Hogen emphasized: “The number 12 may not seem large, but each platform manages hundreds of billions in assets, multiplied by 12, it translates to trillions of dollars in real demand.”

The core driving force behind this transformation is the approval of the Bitcoin ETF:

  • Total scale: 14.4 billion USD (1.2 million BTC)
  • Average daily volume: accounts for 35% of the spot market
  • Institutional threshold: Provide compliant investment channels

【Three Pillars: The Underlying Logic Supporting a 28.3% Rise】

  1. Institutionalized channel for ETF
  2. Traditional asset management giants like BlackRock and Fidelity have built institutional-grade investment infrastructure, allowing long-term capital such as pension funds and insurance funds to be allocated in compliance.
  3. Enterprise Treasury Allocation
  4. The total amount of Bitcoin held by listed companies has reached 983,800 coins (worth 113 billion USD), with companies like Strategy continuously increasing their holdings, creating a scarcity impact.
  5. Regulatory Breakthrough
  6. The “GENIUS Act” was signed into law, becoming the first major encryption bill in the United States, and the SEC launched the “Crypto Project” deregulation campaign to clear obstacles for institutional entry.

【Mathematical Verification: The Power of Compound Growth Rate】

The mathematical meaning of an annual rise of 28.3%:

  • Assets double every 2.5 years
  • 10 years rise 12.4 times
  • Smoothing of fluctuations: Ignore short-term volatility and focus on long-term trends

Compared to traditional assets:

  • S&P 500 Index: 7% annualized (doubles in 10 years)
  • 10-year US Treasury: 4% annualized (doubles in 18 years)
  • Bitcoin: 28.3% annualized (doubles in 2.5 years)

[Risk Warning: Reliability of the Five Major Assumptions]

Key assumptions relied upon for the prediction:

  1. Regulatory improvements continue (major economies have clarified frameworks)
  2. Technical Zero Disaster (Blockchain Network Remains Secure)
  3. Institutional purchases are continuous (allocation demand is steadily rising)
  4. Four-year cycle broken (halving volatility decreased)
  5. Volatility is controllable (institutional funds can withstand 80% annual volatility)

Hogen acknowledged: “Even if the prediction is only half right, the price of Bitcoin will exceed the boldest expectations at $400,000 by 2035.”

[Funding Assessment: Feasibility of Trillions of Yuan Inflows]

According to the Bitwise model:

  • Current institutional allocation ratio: 0.5%
  • Target ratio for 2035: 2.5%
  • Additional funds needed: 26 trillion USD
  • Annual inflow: $1.7 trillion

This number seems exaggerated, but it only corresponds to a 1.5% reallocation of the global asset management scale.

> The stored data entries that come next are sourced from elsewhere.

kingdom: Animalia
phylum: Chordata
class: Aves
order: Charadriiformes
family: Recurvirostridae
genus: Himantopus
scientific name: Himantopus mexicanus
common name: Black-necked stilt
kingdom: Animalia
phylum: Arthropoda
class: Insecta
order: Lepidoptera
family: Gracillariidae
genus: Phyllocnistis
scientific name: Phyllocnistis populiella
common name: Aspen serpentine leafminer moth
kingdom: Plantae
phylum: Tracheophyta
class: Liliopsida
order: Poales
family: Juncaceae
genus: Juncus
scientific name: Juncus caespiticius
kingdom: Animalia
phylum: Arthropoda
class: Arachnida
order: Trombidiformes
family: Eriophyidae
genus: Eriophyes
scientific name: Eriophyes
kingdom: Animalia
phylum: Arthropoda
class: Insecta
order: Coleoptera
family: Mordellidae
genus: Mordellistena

[Reality Check: Institutional Behavior Has Changed]

Latest data shows:

  • BlackRock IBIT holds over 300,000 BTC
  • Morgan Stanley provides allocation consulting for clients.
  • Singapore’s sovereign fund GIC makes a tentative investment

This behavior pattern shifts from “speculative allocation” to “core asset allocation,” validating Bitwise’s observation.

【Conclusion】

The $1.4 million prediction by Bitwise is by no means a castle in the air; it is based on a triple validation of the revolution in institutional behavior, the shift in regulatory paradigms, and a solid technological foundation. For investors, an annualized return of 28.3% means that Bitcoin is not only a tool against inflation but also the core engine for asset appreciation. It is recommended to adopt a “long-term holding + regular investment” strategy, ignoring short-term fluctuations and focusing on a ten-year cycle. It should be noted that if any of the five major assumptions fail, the prediction may need to be revised, but based on current trends, the probability is less than 20%.